Marcher, sans problème de santé particulier, c'est instinctif. Avancer un pied devant de l’autre pour rejoindre votre point d’arrivée sans avoir à penser à la technique de chaque pose de pied est automatique. Et pourtant...la marche est un processus complexe qu’il est intéressant de comprendre pour améliorer ces performances.

Marcher est un mouvement alternatif de succession de cycles identiques permettant de mouvoir le corps dans le sens du déplacement. Instinctivement, exactement comme le passage de la marche à la course, le pattern de la marche est effectué de manière à être le plus économe possible.
Le cycle de marche, comprenant deux pas (ou deux foulées), est une succession de phase unipodale (seul un pied est en contact avec le sol) et bipodale (les deux pieds sont en contact avec le sol).

Lorsque vous êtes en appui sur la jambe droite, vous avez une phase dite “d’oscillation gauche”. Phase durant laquelle votre jambe gauche se décolle du sol pour venir se reposer devant vous.
C’est durant cette phase que votre équilibre est le plus précaire. Votre corps doit compenser le manque d’un appui en supportant tout le poids de votre corps sur l’autre appui (le droit en l'occurrence).
Puis dès que vous posez le pied gauche au sol et que votre pied droit se décolle du sol, vous êtes alors en appui unipodal gauche avec une phase d’oscillation à droite (schéma de Viel, 2000).
La marche est donc par définition l’absence de phase de suspension. La phase de suspension étant la phase durant laquelle aucun des appuis ne touche le sol. C’est la caractéristique principale de la course, se différenciant ainsi de la marche.

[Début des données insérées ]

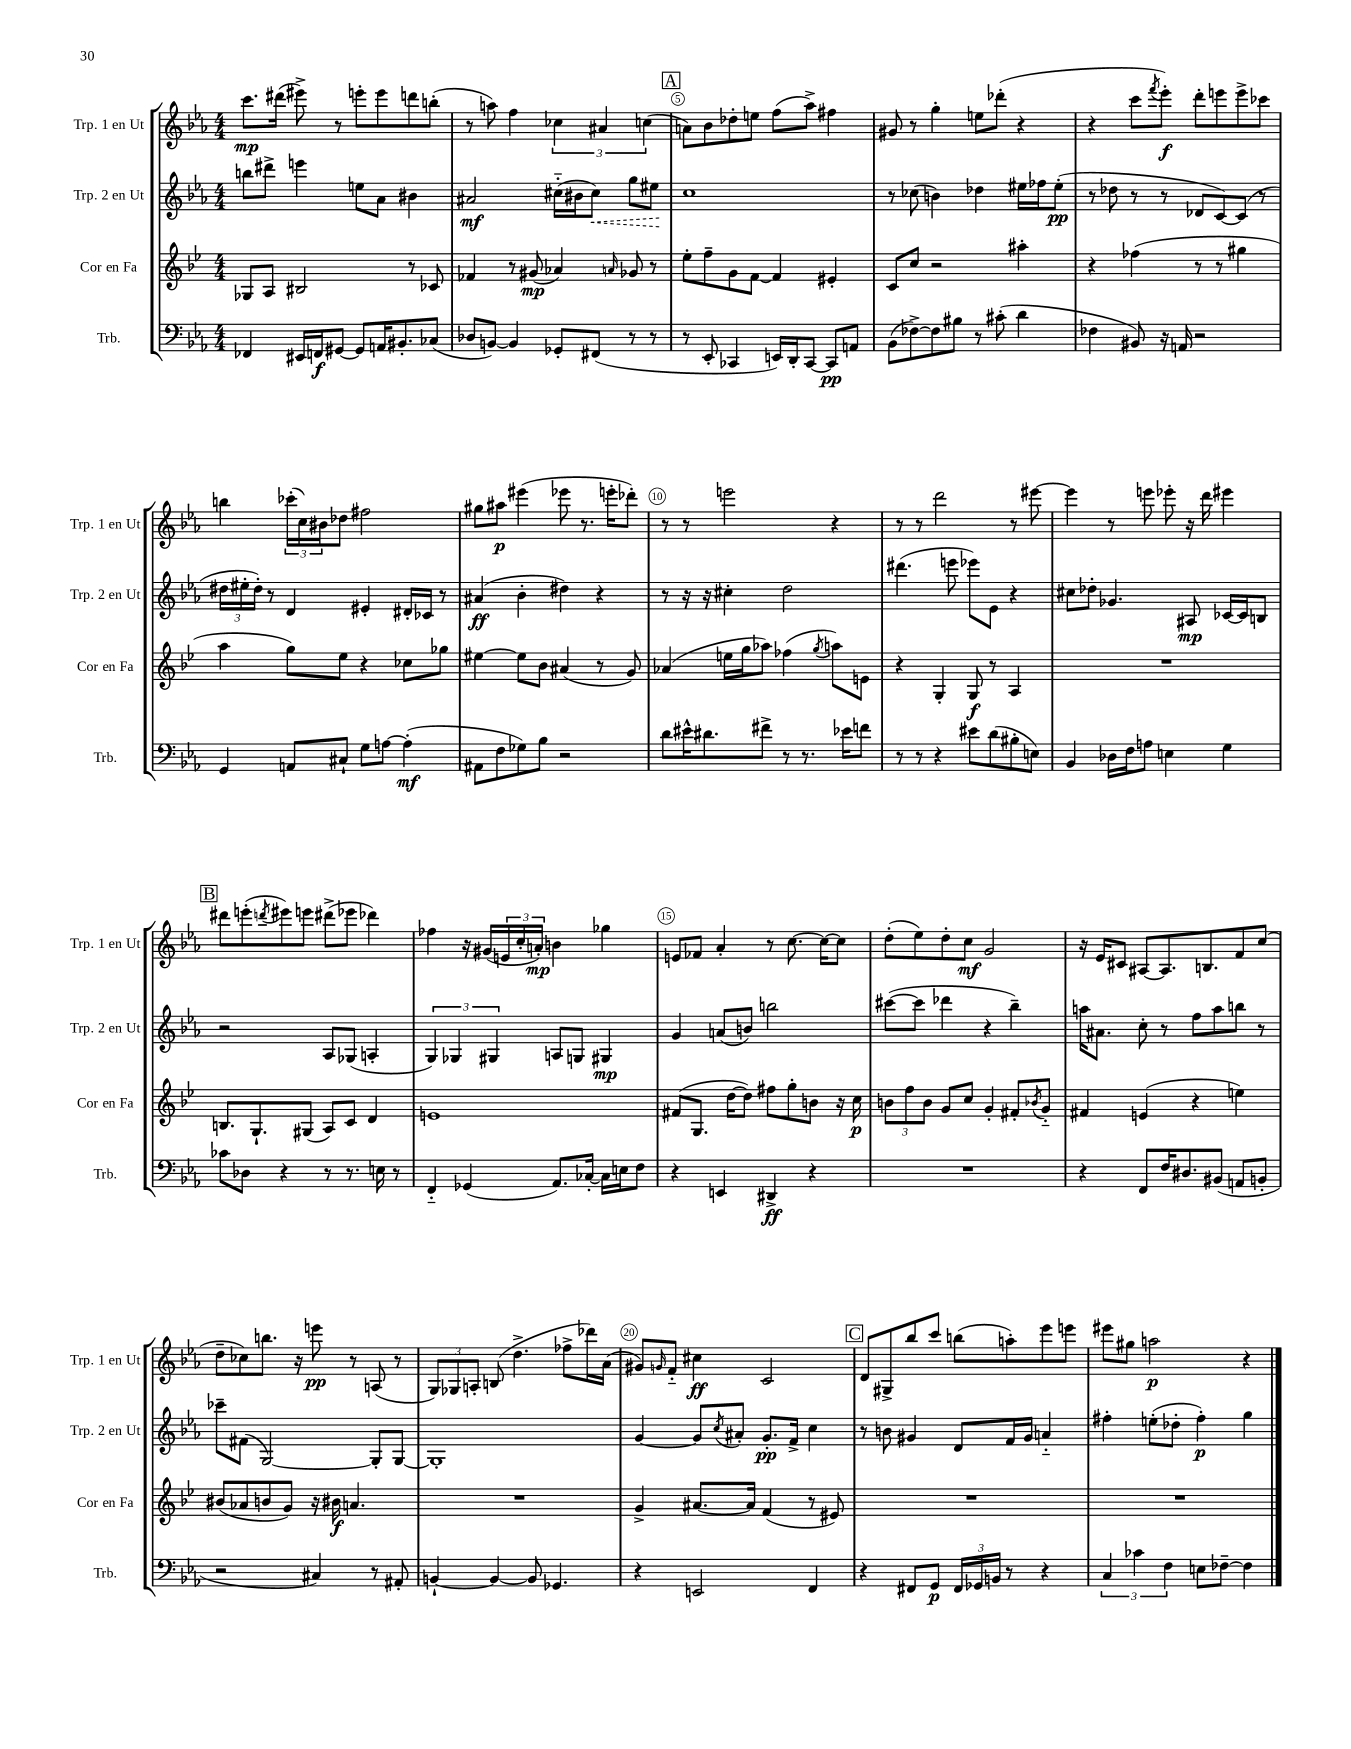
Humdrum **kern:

**kern	**kern	**kern	**kern
*staff4	*staff3	*staff2	*staff1
*clefF4	*clefG2	*clefG2	*clefG2
*k[b-e-a-]	*k[b-e-]	*k[b-e-a-]	*k[b-e-a-]
*M4/4	*M4/4	*M4/4	*M4/4
4FF-	8G-	8bb	8.ccc
.	8A	8ddd#^	.
.	.	.	(16ddd#
16EE#	2B#	4eee	8eee#^)
16FF	.	.	.
[8GG#	.	.	8r
8GG#]	.	8ee	8eee'
16AA	.	8a-	8eee
8.BB#'	.	.	.
.	8r	4b#	8ddd
(8C-	8c-	.	(8bb'
=	=	=	=
8D-	4f-	2a#	8r
[8BB)	.	.	8aa)
4BB]	8r	.	4ff
.	(8g#	.	.
8GG-'	4a-)	(16cc#'~	6cc-
.	.	16b#	.
(8FF#	.	8cc#)	.
.	.	.	6a#
.	16qqa	.	.
8r	8g-	8gg	.
.	.	.	(6cc
8r	8r	8ee#	.
=	=	=	=
8r	8ee-'	1cc	8a)
8EE-'	8ff~	.	8b-
4CC-	8g	.	8dd-'
.	[8f	.	8ee
16EE)	4f]	.	(8ff
16DD'	.	.	.
[8CC-	.	.	8aa-^)
8CC-]	4e#'	.	4ff#
8AA	.	.	.
=	=	=	=
(8BB-	8c	8r	8g#
[8F-^)	8cc	(8cc-	8r
8F-]	2r	4b)	4gg'
8B#	.	.	.
8r	.	4dd-	8ee
(8c#'	.	.	(8ddd-'
4d	4aa#'	16ee#	4r
.	.	16ff-	.
.	.	(8ee#'	.
=	=	=	=
4F-	4r	8r	4r
.	.	8dd-	.
8BB#)	(4ff-	8r	8ccc
.	.	.	8qfff
16r	.	8r	8eee-')
16AA	.	.	.
2r	8r	8d-	8ddd'
.	8r	[8c)	8eee
.	4gg#	(8c]	8eee^
.	.	8r	8ccc-
=	=	=	=
4GG	4aa	24dd#	4bb
.	.	24ee#'	.
.	.	24dd#')	.
.	.	8r	.
8AA	8gg)	4d	(24ccc-'
.	.	.	24cc)
.	.	.	24b#
8C#`	8ee-	.	8dd-
8G	4r	4e#'	2ff#
[8A	.	.	.
(4A']	8cc-	16d#'	.
.	.	16c-	.
.	8gg-	8r	.
=	=	=	=
8AA#	[4ee#	(4a#	8gg#
8F	.	.	8aa#
8G-)	8ee#]	4b-'	(4eee#
8B-	8b-	.	.
2r	(4a#	4dd#)	8eee-
.	.	.	8.r
.	8r	4r	.
.	.	.	16eee'
.	8g)	.	8ddd-')
=	=	=	=
8d	(4a-	8r	8r
16e#^^	.	16r	8r
8.d#	.	16r	.
.	16ee	4cc#'	2eee
.	16gg	.	.
8f#^	8aa-)	.	.
8r	(4ff-	2dd	.
8.r	.	.	.
.	8qgg	.	.
.	8aa)	.	4r
16e-	.	.	.
8f	8e	.	.
=	=	=	=
8r	4r	(4.ddd#	8r
8r	.	.	8r
4r	4G'	.	2ddd
.	.	8eee	.
8e#	8G	8eee-)	.
(8d	8r	8e-	.
8B#'	4A	4r	8r
8E)	.	.	[8eee#
=	=	=	=
4BB-	1r	8cc#	4eee#]
.	.	8dd-'	.
16D-	.	4.g-	8r
16F	.	.	.
8A	.	.	8eee
4E	.	.	8eee-'
.	.	8A#	16r
.	.	.	16ddd
4G	.	[16c-	4eee#
.	.	16c-]	.
.	.	8B	.
=	=	=	=
8c-	8.B	2r	8ddd#
8D-	.	.	(8eee'
.	8.G`	.	.
.	.	.	8qddd
4r	.	.	8eee#)
.	(8G#	.	8eee
8r	8A)	8A-	(8ddd#^
8.r	8c	(8G-	8eee-
.	4d	4A'	4ddd-)
16E	.	.	.
8r	.	.	.
=	=	=	=
4FF'~	1e	6G)	4ff-
.	.	6G-	.
(4GG-	.	.	16r
.	.	.	(16g#
.	.	6G#	.
.	.	.	24e
.	.	.	24cc'
.	.	.	24a')
8.AA-)	.	8A	4b
.	.	8G	.
[16C-'	.	.	.
16C-]	.	4G#	4gg-
16E	.	.	.
8F	.	.	.
=	=	=	=
4r	(8f#	4g	8e
.	8.G	.	8f-
4EE	.	(8a	4a-'
.	[16dd	.	.
.	8dd])	8b)	.
4DD#^	8ff#	2bb	8r
.	8gg'	.	[8.cc
4r	8b	.	.
.	.	.	16cc_
.	16r	.	8cc]
.	16cc	.	.
=	=	=	=
1r	12b	([8ccc#	(8dd'
.	12ff	.	.
.	.	8ccc#]	8ee-)
.	12b	.	.
.	8g	4ddd-	8dd'
.	8cc	.	8cc
.	4g'	4r	2g
.	8f#'	4bb-~)	.
.	8qb-	.	.
.	8g'~	.	.
=	=	=	=
4r	4f#	16aa	16r
.	.	8.a#	16e-
.	.	.	8c#
8FF	(4e	8cc'	[8A#
16F	.	8r	8.A#]
8.D#	.	.	.
.	4r	8ff	.
.	.	.	8.B
(8BB#	.	8aa	.
8AA	4ee)	8bb	8f
8BB'	.	8r	(8cc
=	=	=	=
2r	(8b#	8ccc-~	8dd~
.	8a-	(8f#	8cc-)
.	8b	[2G)	8.bb
.	8g)	.	.
.	.	.	16r
4C#)	16r	.	8eee
.	16b#	.	.
.	4.a	.	8r
8r	.	8G']	(8A
8AA#'	.	[8G	8r
=	=	=	=
[4BB`	1r	1G']	12G)
.	.	.	12G-
.	.	.	12A'
4BB_	.	.	(8B
.	.	.	4.dd^
8BB]	.	.	.
4.GG-	.	.	.
.	.	.	8ff-^
.	.	.	16ddd-)
.	.	.	(16a-
=	=	=	=
4r	4g^	[4g	8g#)
.	.	.	16qqg
.	.	.	8f'~
2EE	[8.a#	8g]	4cc#
.	.	8qcc	.
.	.	8a#'	.
.	16a#]	.	.
.	(4f	8.g'	2c
.	.	16f^	.
4FF	8r	4cc	.
.	8e#)	.	.
=	=	=	=
4r	1r	8r	8d
.	.	8b	8G#^
8FF#	.	4g#	8bb-
8GG	.	.	8ccc
24FF#	.	8d	(8bb
24GG-	.	.	.
24BB	.	.	.
8r	.	16f	8aa')
.	.	16g#	.
4r	.	4a'~	8eee-
.	.	.	8eee
=	=	=	=
6C	1r	4ff#'	8eee#
.	.	.	8gg#
6c-	.	.	.
.	.	(8ee'	2aa
6F	.	.	.
.	.	8dd-'	.
8E	.	4ff#')	.
[8F-~	.	.	.
4F-]	.	4gg	4r
==	==	==	==
*-	*-	*-	*-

Concentrons-nous maintenant sur votre centre de gravité.
Lors d’un cycle, votre centre de gravité (situé quelques centimètres en avant de votre 3ème vertèbre lombaire chez l’Homme en position debout sur ses 2 pieds) aura donc une légère oscillation de droite à gauche (synchronisée avec les phases d’oscillation décrite plus haute). Mais également une légère oscillation de haut en bas, avec son sommet au milieu de la phase unipodale et son point le plus bas au milieu de la phase bipodale.

Et comment améliorer mes performances ?

Le mouvement de la marche athlétique diffère également de la marche de tous les jours. Le règlement en compétition impose que la jambe soit tendue lorsqu’elle passe sous le bassin et que les deux pieds en doivent jamais être décollé du sol en même temps.
--> Donc, pour accélérer votre cadence et améliorez votre pas de marche rapide, il est donc primordiale de travailler la pose du pied et plus précisément du talon à chaque pas tout en se concentrant ensuite sur le déroulé complet du pied en poussant jusqu’au “bout des orteils” .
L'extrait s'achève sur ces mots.